Secara etimologi, kata "tuna" berarti rusak, "netra" berarti mata atau penglihatan. Secara umum tunanetra berarti rusaknya penglihatan sehinggga individu mengalami hambatan atau gangguan dalam penglihatannya. Masyarakat umum yang awam cenderung menganggap bahwa tunanetra adalah seseorang yang tidak dapat melihat sama sekali. Padahal tidak semua tunanetra adalah buta. Itu berarti tidak semua penyandang tuna netra adalah tidak bisa melihat sama sekali. Masih ada penyandang tuna netra yang tidak termasuk di dalamnya. Mereka adalah yang masih dapat melihat tetapi sangat terbatas atau low vision. Menurut Pertuni (Persatuan Tunanetra Indonesia) tunanetra adalah mereka yang tidak memiliki penglihatan sama sekali (buta total) hingga mereka yang masih memiliki sisa penglihatan tetapi tidak dapat menggunakan penglihatannya untuk membaca tulisan biasa berukuran 12 point dalam keadaan cahaya normal meskipun dibantu dengan kacamata.

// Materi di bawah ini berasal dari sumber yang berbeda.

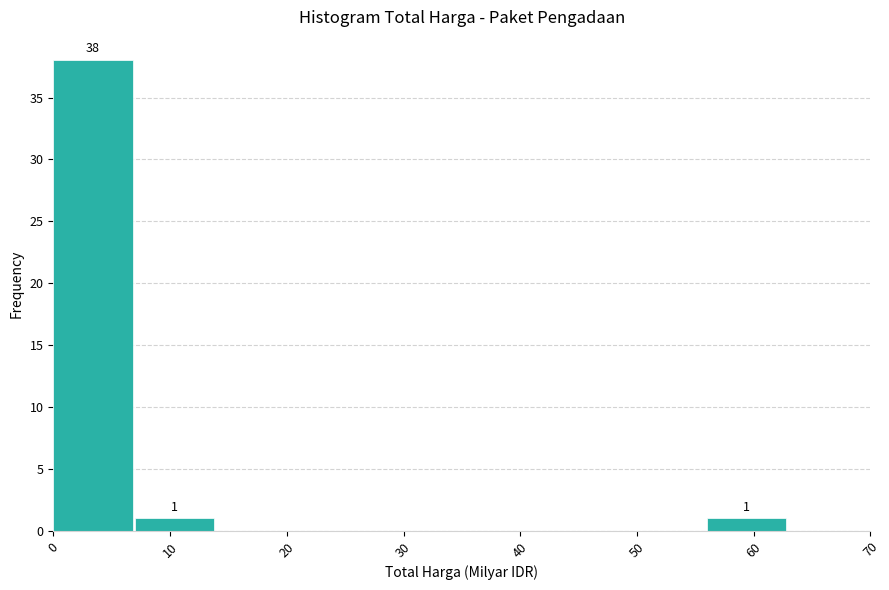

Over which range of the x-axis is the bar tallest?

0 to 7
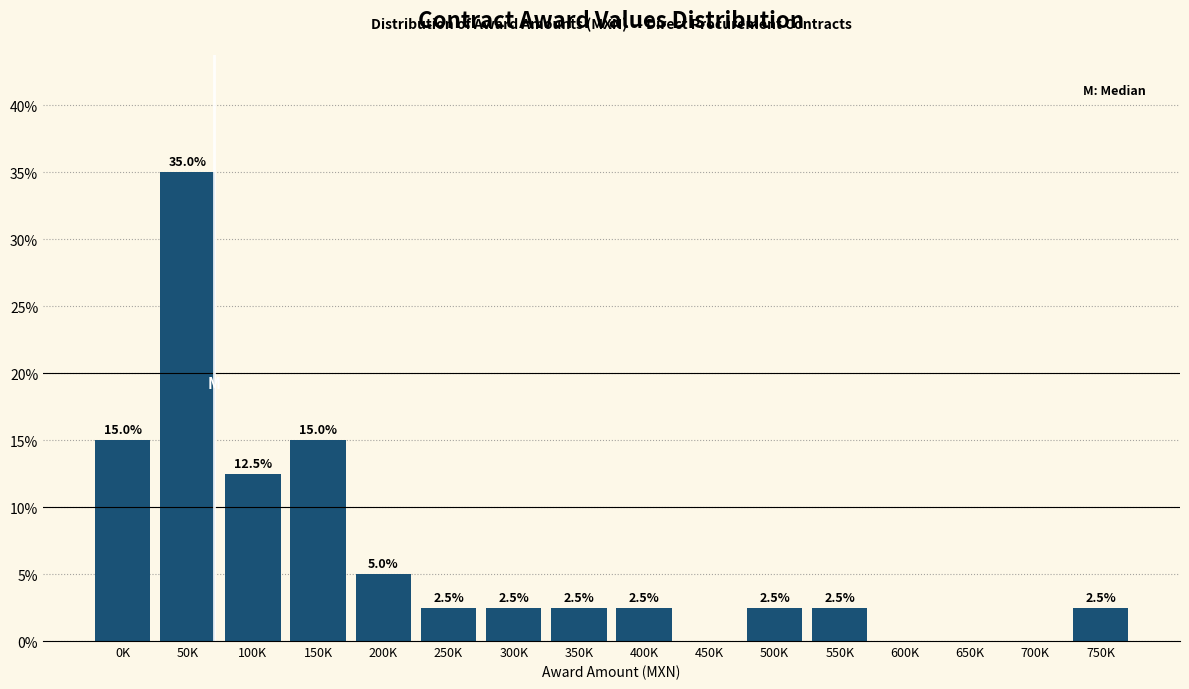

Reading right to left, what are all the values shown in this chart?

750K=2.5	700K=0.0	650K=0.0	600K=0.0	550K=2.5	500K=2.5	450K=0.0	400K=2.5	350K=2.5	300K=2.5	250K=2.5	200K=5.0	150K=15.0	100K=12.5	50K=35.0	0K=15.0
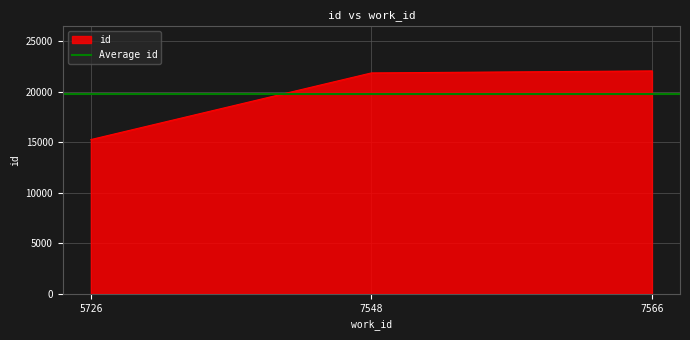

Does the chart have visible grid lines?

Yes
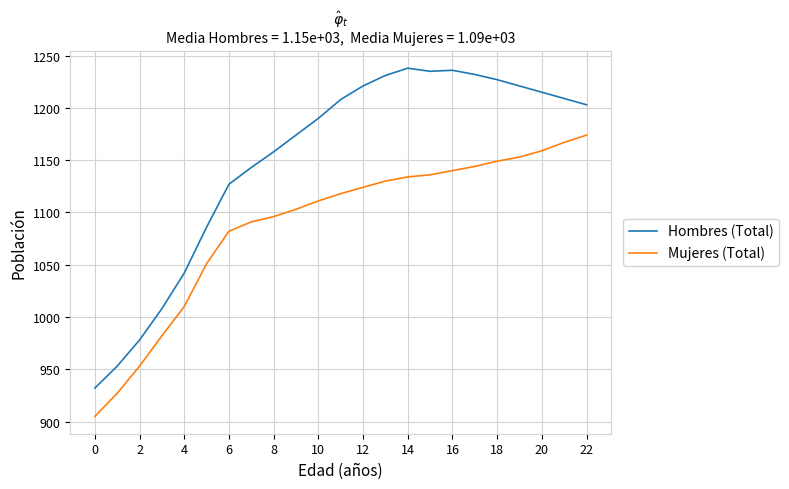

True or false: Mujeres (Total) and Hombres (Total) cross at least once.

False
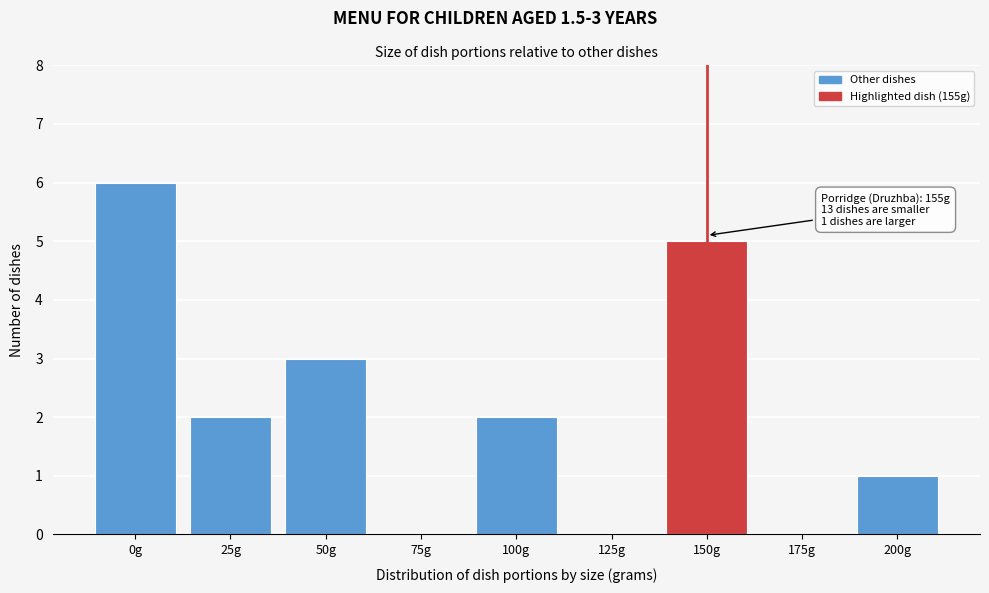

Reading left to right, extract all data points from this chart.

0g=6	25g=2	50g=3	75g=0	100g=2	125g=0	150g=5	175g=0	200g=1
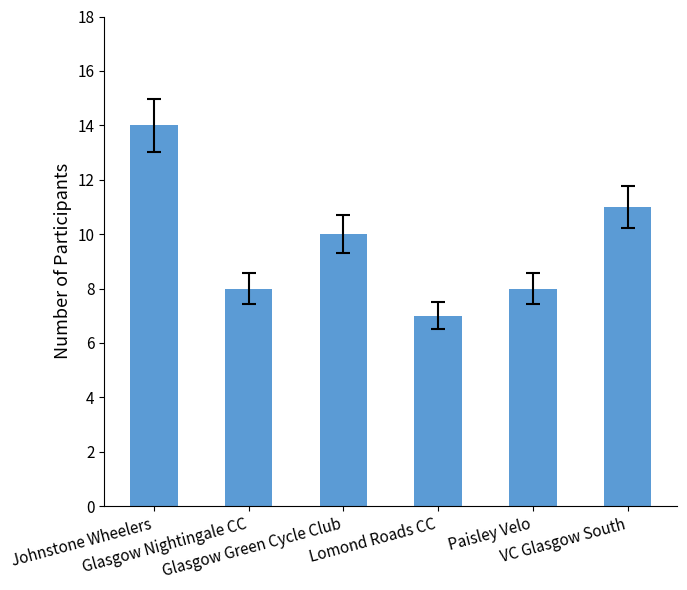

What is the average value?

10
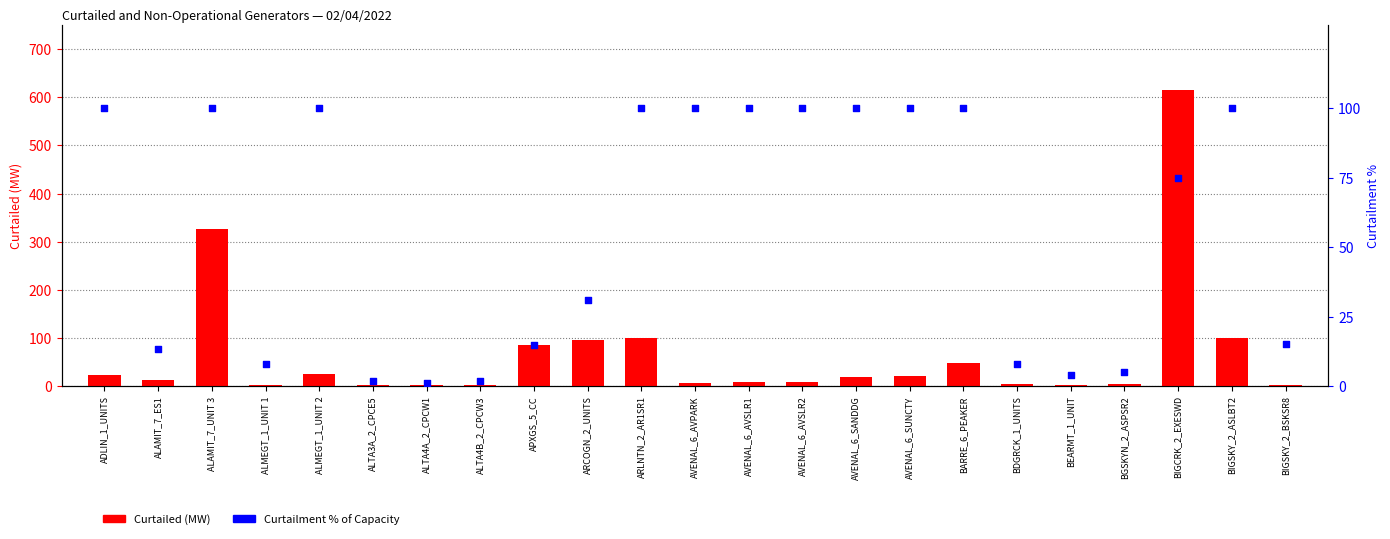

At which category is the sum across all series the highest?

BIGCRK_2_EXESWD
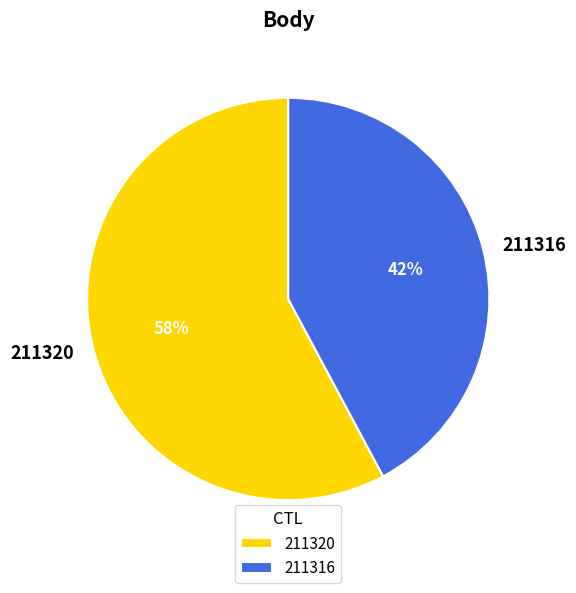

Which category has the biggest portion of the pie?

211320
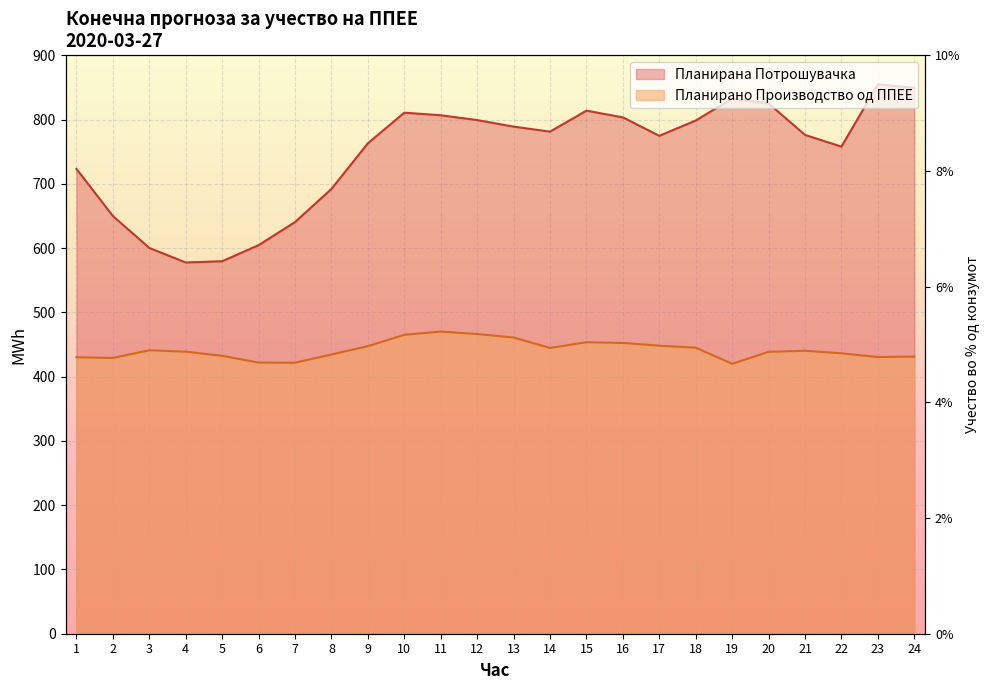

True or false: Планирана Потрошувачка and Планирано Производство од ППЕЕ cross at least once.

False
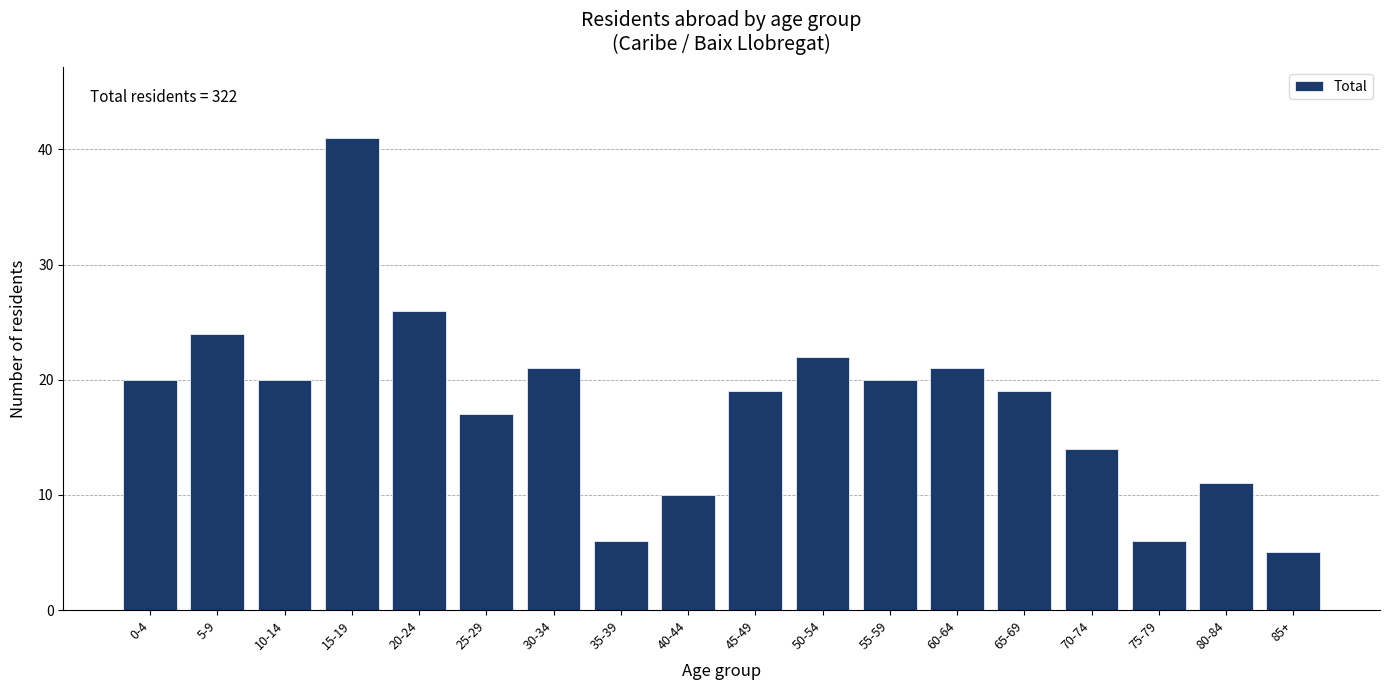

Reading right to left, list all the values displayed in this chart.

5	11	6	14	19	21	20	22	19	10	6	21	17	26	41	20	24	20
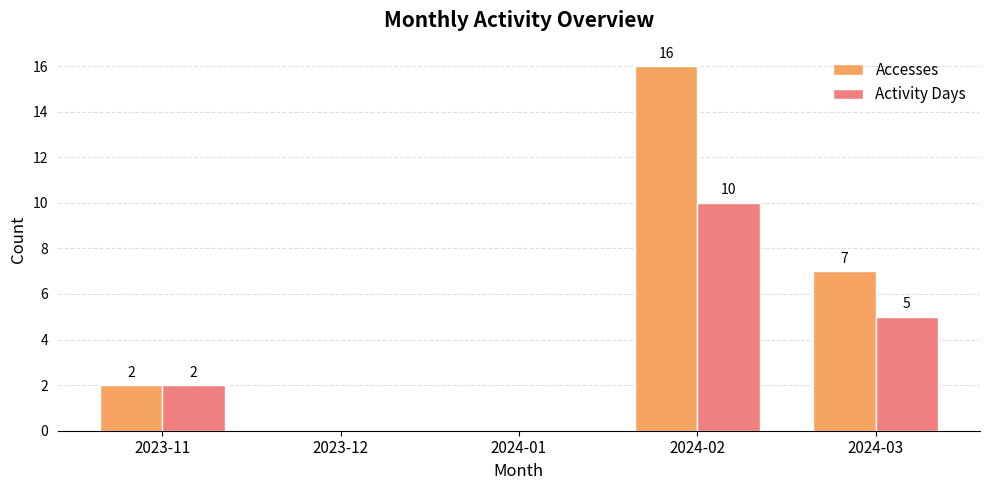

True or false: Accesses has a value of 16 at 2024-02.

True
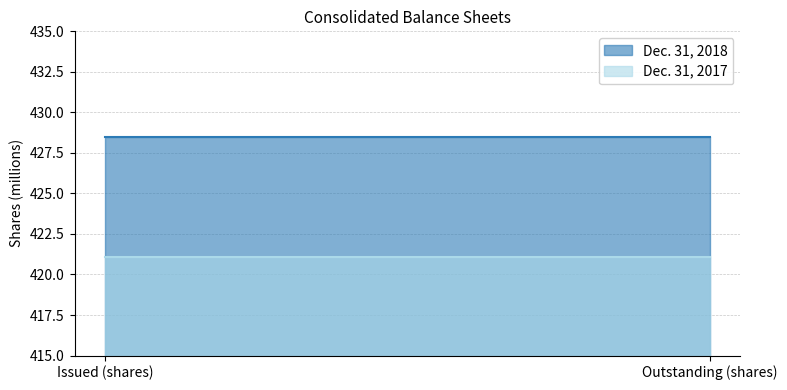

Reading right to left, what are all the values shown in this chart?

Dec. 31, 2018: Outstanding (shares)=428.5	Issued (shares)=428.5
Dec. 31, 2017: Outstanding (shares)=421.1	Issued (shares)=421.1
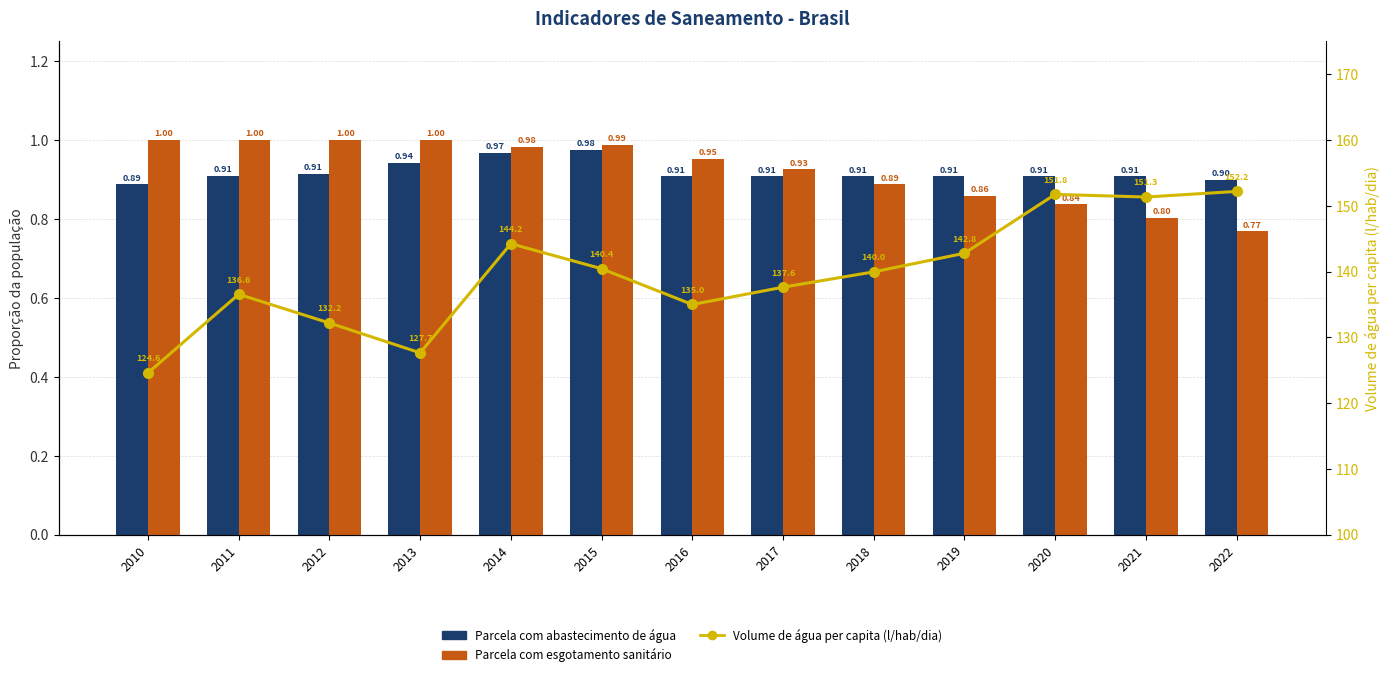

Which series has the largest total across all categories?

Volume de água per capita (l/hab/dia)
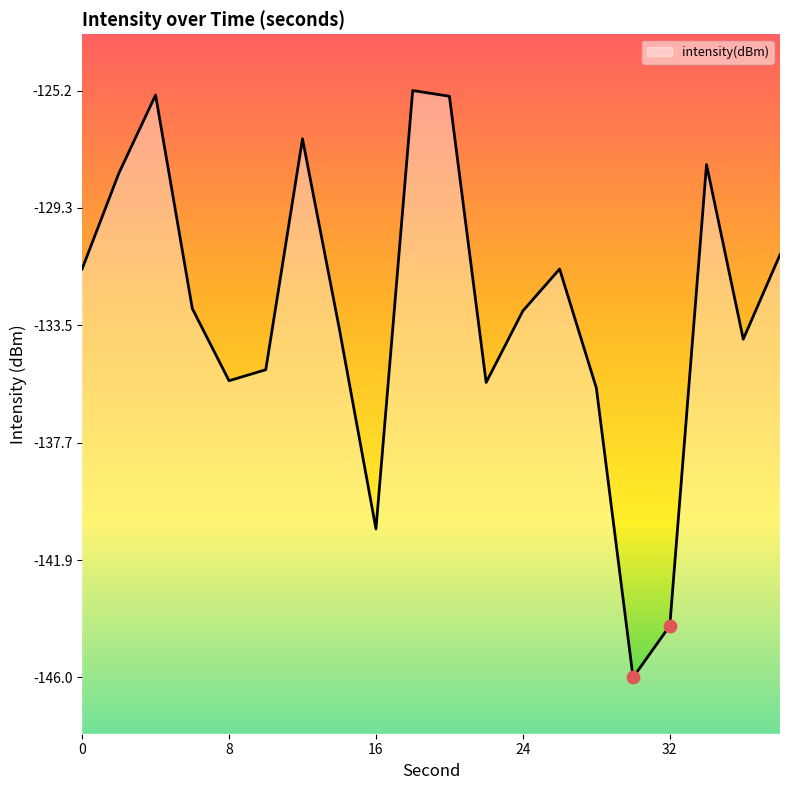

Between 30 and 20, which is larger?

20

Pengertian tunanetra memang terdiri dari banyak versi, tergantung dari sudut pandang mana dan kebutuhannya. Frans Harsana Sasraningrat mengatakan bahwa tunanetra ialah suatu kondisi dari indera penglihatan atau mata yang tidak berfungsi sebagaimana mestinya. Kondisi itu disebabkan oleh karena kerusakan pada mata, syaraf optik dan atau bagian otak yang mengolah stimulus visual . Daniel P Hallahan dan James M Kauffman memberikan batasan mengenai tunanetra sebagai berikut: For educational purposes, the blind person is one whose sight is so severaly impaired that he or she must be taught to read by Braille or by aural methods (audiotapes and records). The partially sighted person can read print even though magnifying devices or large-print books may be needed . 
Dalam bidang pendidikan, tunanetra adalah individu yang tidak dapat menggunakan media seperti siswa / anak awas pada umumnya.